I stared into the water, lost in the stillness of the lily pads and the clouds, and took photographs with my phone as my son bunny hopped around in the shade of the bridge. Monet’s oil painting, “Reflections of Clouds on the Water Lily Pond,” is worth tens of millions of dollars and hangs behind protective glass in the Museum of Modern Art (MoMA). Someday I will have to visit New York City and see it. But for now, nature and my pedaling legs will have to suffice.

Gun Club Lake is one of my favorite places. Despite it being rather shallow, I’ve caught some astonishingly large pike and bass from it with my flyrod. A year ago we witnessed a family of river otters swimming under the bridge. My son likes the spot too, but for the graffiti more than the wildlife. Soon enough the water will be teeming with flocks of migrating waterfowl—geese, pelicans, herons, egrets, cormorants, teal, mallards and swans. Rich men in waders used to blast ducks from the cattails with shotguns, hence the name. A great deal has changed in the decades since then. Their hunting clubhouse of quarried stone is now just a ruin. As for the birds, they don’t seem to mind the speeding cars and passing airplanes.

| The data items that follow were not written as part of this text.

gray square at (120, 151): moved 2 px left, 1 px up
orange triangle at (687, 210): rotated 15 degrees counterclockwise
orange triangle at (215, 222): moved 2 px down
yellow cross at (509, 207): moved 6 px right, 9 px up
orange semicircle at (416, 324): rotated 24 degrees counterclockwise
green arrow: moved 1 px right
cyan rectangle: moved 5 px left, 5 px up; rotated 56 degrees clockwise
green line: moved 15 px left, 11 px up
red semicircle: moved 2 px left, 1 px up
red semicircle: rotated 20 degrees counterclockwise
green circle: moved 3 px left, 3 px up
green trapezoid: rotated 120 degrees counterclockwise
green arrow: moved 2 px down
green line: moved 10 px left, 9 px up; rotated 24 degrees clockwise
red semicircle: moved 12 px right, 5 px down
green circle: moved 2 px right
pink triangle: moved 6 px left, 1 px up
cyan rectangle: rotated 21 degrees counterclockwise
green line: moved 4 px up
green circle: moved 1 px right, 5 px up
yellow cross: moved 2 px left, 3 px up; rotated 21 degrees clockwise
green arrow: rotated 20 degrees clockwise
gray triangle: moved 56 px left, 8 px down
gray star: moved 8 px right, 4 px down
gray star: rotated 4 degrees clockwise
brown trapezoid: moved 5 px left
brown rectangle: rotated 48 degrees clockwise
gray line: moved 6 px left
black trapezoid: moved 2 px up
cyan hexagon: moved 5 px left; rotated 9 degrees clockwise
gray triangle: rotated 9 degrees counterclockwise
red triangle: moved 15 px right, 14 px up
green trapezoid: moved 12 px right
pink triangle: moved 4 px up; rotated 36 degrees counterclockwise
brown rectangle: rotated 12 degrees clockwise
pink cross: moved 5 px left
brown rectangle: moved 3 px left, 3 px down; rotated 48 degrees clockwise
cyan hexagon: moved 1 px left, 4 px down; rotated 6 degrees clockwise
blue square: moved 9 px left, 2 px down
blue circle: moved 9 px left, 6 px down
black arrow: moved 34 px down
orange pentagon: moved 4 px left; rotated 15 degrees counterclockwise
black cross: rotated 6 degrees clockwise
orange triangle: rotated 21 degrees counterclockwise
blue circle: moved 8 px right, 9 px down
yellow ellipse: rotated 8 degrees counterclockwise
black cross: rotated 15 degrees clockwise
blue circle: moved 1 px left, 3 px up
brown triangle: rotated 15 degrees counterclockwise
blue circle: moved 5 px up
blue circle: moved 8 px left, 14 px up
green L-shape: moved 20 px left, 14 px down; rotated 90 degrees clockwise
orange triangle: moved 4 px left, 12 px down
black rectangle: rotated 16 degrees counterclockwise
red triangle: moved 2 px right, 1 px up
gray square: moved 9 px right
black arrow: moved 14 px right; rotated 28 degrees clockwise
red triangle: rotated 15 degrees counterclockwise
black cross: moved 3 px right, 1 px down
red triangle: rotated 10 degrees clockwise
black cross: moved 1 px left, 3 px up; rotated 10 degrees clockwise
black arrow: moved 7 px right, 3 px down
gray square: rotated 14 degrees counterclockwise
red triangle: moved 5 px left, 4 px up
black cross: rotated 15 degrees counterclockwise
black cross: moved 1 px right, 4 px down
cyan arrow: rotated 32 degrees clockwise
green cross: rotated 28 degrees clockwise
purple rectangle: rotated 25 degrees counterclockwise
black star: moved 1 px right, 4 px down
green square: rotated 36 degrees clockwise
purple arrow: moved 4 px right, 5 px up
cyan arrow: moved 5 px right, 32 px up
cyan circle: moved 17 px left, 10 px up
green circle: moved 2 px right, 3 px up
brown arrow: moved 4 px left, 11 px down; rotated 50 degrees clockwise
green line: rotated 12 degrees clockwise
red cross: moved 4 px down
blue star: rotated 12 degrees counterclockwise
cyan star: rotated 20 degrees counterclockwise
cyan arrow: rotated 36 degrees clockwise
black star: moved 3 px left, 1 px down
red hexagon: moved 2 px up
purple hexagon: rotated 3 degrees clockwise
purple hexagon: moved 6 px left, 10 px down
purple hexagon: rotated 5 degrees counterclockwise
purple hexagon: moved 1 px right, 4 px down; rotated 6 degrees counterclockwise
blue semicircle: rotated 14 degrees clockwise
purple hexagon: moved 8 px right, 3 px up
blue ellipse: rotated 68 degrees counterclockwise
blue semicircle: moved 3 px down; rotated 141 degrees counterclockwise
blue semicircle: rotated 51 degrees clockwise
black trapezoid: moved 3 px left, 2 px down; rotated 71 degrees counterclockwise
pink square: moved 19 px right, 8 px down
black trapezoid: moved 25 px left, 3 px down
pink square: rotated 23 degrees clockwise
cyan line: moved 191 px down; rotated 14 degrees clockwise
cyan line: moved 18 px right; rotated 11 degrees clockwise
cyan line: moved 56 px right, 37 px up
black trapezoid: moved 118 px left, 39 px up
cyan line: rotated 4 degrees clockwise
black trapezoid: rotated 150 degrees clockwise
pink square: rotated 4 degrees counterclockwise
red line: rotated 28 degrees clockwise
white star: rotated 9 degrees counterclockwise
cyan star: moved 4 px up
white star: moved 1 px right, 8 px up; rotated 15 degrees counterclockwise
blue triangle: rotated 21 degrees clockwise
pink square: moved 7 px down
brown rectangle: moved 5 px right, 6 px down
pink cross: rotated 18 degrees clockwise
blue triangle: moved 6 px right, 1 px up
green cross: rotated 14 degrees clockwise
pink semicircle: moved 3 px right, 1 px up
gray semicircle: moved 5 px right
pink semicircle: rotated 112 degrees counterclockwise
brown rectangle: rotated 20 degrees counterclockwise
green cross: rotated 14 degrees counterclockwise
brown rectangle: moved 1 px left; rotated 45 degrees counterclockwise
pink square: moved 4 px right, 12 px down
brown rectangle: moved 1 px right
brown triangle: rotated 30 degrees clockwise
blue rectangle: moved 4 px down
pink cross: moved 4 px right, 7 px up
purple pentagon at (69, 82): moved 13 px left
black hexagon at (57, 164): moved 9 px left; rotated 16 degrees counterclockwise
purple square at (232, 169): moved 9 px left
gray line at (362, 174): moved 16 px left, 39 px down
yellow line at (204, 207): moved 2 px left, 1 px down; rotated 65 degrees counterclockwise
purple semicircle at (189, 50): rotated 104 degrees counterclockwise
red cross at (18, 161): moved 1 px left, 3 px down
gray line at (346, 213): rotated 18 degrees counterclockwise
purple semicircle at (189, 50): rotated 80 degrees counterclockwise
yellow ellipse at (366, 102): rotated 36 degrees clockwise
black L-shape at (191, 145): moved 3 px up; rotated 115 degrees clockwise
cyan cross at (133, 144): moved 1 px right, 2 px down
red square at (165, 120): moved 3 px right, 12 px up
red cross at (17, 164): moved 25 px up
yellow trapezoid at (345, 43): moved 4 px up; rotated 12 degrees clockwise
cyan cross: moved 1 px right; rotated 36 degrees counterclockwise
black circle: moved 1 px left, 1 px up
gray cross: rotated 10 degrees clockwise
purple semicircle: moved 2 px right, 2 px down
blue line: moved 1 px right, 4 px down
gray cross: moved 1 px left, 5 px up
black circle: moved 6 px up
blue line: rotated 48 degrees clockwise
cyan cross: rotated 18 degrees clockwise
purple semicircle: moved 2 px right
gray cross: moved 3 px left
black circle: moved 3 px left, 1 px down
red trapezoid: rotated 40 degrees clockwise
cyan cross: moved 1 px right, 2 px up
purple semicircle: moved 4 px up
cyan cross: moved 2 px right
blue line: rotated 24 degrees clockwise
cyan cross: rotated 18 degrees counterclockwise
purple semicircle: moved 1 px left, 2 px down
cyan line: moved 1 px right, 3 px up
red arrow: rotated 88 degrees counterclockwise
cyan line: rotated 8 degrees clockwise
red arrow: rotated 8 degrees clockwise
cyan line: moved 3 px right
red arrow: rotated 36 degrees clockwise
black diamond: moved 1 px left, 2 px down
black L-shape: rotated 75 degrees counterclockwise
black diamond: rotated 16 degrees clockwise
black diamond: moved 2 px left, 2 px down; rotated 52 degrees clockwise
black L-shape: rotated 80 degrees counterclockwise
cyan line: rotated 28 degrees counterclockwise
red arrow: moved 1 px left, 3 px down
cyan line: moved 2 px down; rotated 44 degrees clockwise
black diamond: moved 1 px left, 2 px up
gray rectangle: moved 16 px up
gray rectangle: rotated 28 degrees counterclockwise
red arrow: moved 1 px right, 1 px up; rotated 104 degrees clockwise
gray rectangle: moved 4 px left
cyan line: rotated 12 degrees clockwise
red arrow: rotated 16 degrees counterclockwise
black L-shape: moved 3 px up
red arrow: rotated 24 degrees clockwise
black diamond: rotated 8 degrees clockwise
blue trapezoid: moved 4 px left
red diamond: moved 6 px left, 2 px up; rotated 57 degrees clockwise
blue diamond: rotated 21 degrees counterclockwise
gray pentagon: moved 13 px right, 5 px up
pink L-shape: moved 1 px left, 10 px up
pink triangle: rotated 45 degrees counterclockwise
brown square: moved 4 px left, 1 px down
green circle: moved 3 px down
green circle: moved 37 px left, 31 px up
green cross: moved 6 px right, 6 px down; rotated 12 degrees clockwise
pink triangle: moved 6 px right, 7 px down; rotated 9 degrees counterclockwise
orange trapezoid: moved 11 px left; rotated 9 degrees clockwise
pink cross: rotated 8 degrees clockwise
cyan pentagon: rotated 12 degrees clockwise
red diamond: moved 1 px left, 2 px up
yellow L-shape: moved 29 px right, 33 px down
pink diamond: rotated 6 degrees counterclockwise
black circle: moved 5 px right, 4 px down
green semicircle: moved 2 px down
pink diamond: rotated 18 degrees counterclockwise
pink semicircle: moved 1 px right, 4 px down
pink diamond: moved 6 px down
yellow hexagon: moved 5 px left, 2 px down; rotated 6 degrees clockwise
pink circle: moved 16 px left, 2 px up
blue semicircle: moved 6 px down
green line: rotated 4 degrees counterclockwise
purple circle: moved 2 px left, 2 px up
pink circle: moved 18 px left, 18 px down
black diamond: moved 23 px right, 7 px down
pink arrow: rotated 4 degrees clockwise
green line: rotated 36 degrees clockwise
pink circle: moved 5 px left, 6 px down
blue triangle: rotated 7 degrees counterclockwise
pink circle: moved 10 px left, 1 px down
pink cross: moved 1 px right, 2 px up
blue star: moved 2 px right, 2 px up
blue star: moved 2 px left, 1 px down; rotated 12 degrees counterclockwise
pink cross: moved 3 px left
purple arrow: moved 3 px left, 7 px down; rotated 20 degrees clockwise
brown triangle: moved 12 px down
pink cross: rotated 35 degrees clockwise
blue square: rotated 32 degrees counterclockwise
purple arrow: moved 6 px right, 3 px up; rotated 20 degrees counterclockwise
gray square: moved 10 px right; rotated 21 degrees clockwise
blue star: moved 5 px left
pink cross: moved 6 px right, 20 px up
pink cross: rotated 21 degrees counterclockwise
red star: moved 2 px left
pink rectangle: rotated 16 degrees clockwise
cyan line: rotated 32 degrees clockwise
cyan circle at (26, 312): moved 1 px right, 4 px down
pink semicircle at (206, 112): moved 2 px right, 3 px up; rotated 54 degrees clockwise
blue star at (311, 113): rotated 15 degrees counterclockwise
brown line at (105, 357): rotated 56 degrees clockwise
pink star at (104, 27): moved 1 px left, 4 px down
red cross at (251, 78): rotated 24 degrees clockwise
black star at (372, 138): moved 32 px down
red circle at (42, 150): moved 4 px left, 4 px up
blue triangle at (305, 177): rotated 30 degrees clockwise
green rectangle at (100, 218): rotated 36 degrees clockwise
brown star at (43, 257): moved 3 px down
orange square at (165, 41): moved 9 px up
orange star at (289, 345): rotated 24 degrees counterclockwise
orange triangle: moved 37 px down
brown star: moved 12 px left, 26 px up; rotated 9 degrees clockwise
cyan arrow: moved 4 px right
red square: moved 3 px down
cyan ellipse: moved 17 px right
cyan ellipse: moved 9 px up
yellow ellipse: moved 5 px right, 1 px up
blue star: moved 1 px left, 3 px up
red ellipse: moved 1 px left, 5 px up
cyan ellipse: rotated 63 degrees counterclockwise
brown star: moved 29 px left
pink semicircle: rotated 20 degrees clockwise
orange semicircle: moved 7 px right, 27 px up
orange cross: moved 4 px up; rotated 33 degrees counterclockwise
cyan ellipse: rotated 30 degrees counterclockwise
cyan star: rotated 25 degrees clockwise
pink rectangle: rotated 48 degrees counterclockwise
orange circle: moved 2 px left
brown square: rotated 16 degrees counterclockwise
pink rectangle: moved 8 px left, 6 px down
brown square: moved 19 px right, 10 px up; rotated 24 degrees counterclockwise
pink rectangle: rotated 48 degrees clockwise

The long beam bridge was under repair with scaffolding, ladders, machinery and tools everywhere. It was a Sunday so the workers were all at home with their own families. I’ll never forget the I-35 Bridge collapse in 2007 that killed 13 people and injured 145. It didn’t seem a disaster like that was possible. But I guess that’s the nature of disasters. If we could predict them, they wouldn’t happen. With that memory in mind, I appreciated the workers, both for their labors and their absence. I was grateful for the relative silence as I gazed at the wonder of lily pads and clouds.

My son and I admired some fresh graffiti and we continued along on our epic journey together. It’s a completely different perspective under the bridge than from above it. I don’t think anyone racing to or from Eagan at 70 mph is contemplating the works of Claude Monet.